_ABOUT THIS TASK_
Return every line of the entries below, copying each one character for character.

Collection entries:
++++
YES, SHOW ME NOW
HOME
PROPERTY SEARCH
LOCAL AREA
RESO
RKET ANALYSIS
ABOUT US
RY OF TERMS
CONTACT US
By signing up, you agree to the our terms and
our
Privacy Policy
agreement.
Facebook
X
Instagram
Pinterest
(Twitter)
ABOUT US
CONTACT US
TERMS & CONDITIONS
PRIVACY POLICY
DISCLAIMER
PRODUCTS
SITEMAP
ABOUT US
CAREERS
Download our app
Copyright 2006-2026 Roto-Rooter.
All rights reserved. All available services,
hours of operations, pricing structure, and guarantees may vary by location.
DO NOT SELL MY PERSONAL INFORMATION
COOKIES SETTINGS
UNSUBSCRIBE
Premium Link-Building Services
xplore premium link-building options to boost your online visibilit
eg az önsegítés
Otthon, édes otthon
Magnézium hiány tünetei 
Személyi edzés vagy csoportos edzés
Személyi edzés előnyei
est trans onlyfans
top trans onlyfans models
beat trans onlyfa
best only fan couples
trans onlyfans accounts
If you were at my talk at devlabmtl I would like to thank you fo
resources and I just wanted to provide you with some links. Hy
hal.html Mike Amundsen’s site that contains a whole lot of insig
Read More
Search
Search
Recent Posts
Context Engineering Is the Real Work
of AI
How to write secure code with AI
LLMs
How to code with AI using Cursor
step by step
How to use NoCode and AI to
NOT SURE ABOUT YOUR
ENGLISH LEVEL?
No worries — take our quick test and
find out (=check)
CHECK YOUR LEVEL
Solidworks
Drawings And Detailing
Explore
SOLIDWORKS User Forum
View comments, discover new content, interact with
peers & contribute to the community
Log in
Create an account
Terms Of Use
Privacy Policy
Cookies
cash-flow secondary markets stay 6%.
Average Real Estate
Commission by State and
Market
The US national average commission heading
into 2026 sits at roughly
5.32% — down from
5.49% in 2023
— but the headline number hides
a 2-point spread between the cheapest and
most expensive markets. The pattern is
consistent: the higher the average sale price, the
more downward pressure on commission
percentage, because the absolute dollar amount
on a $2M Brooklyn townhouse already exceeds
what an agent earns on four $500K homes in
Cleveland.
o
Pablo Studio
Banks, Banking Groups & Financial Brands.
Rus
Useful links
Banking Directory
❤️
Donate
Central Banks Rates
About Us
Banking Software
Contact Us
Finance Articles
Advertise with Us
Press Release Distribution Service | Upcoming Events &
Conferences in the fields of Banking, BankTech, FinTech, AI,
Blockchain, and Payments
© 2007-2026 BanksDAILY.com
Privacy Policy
++++
_YOUR RESPONSE_
YES, SHOW ME NOW
HOME
PROPERTY SEARCH
LOCAL AREA
RESO
RKET ANALYSIS
ABOUT US
RY OF TERMS
CONTACT US
By signing up, you agree to the our terms and
our
Privacy Policy
agreement.
Facebook
X
Instagram
Pinterest
(Twitter)
ABOUT US
CONTACT US
TERMS & CONDITIONS
PRIVACY POLICY
DISCLAIMER
PRODUCTS
SITEMAP
ABOUT US
CAREERS
Download our app
Copyright 2006-2026 Roto-Rooter.
All rights reserved. All available services,
hours of operations, pricing structure, and guarantees may vary by location.
DO NOT SELL MY PERSONAL INFORMATION
COOKIES SETTINGS
UNSUBSCRIBE
Premium Link-Building Services
xplore premium link-building options to boost your online visibilit
eg az önsegítés
Otthon, édes otthon
Magnézium hiány tünetei 
Személyi edzés vagy csoportos edzés
Személyi edzés előnyei
est trans onlyfans
top trans onlyfans models
beat trans onlyfa
best only fan couples
trans onlyfans accounts
If you were at my talk at devlabmtl I would like to thank you fo
resources and I just wanted to provide you with some links. Hy
hal.html Mike Amundsen’s site that contains a whole lot of insig
Read More
Search
Search
Recent Posts
Context Engineering Is the Real Work
of AI
How to write secure code with AI
LLMs
How to code with AI using Cursor
step by step
How to use NoCode and AI to
NOT SURE ABOUT YOUR
ENGLISH LEVEL?
No worries — take our quick test and
find out (=check)
CHECK YOUR LEVEL
Solidworks
Drawings And Detailing
Explore
SOLIDWORKS User Forum
View comments, discover new content, interact with
peers & contribute to the community
Log in
Create an account
Terms Of Use
Privacy Policy
Cookies
cash-flow secondary markets stay 6%.
Average Real Estate
Commission by State and
Market
The US national average commission heading
into 2026 sits at roughly
5.32% — down from
5.49% in 2023
— but the headline number hides
a 2-point spread between the cheapest and
most expensive markets. The pattern is
consistent: the higher the average sale price, the
more downward pressure on commission
percentage, because the absolute dollar amount
on a $2M Brooklyn townhouse already exceeds
what an agent earns on four $500K homes in
Cleveland.
o
Pablo Studio
Banks, Banking Groups & Financial Brands.
Rus
Useful links
Banking Directory
❤️
Donate
Central Banks Rates
About Us
Banking Software
Contact Us
Finance Articles
Advertise with Us
Press Release Distribution Service | Upcoming Events &
Conferences in the fields of Banking, BankTech, FinTech, AI,
Blockchain, and Payments
© 2007-2026 BanksDAILY.com
Privacy Policy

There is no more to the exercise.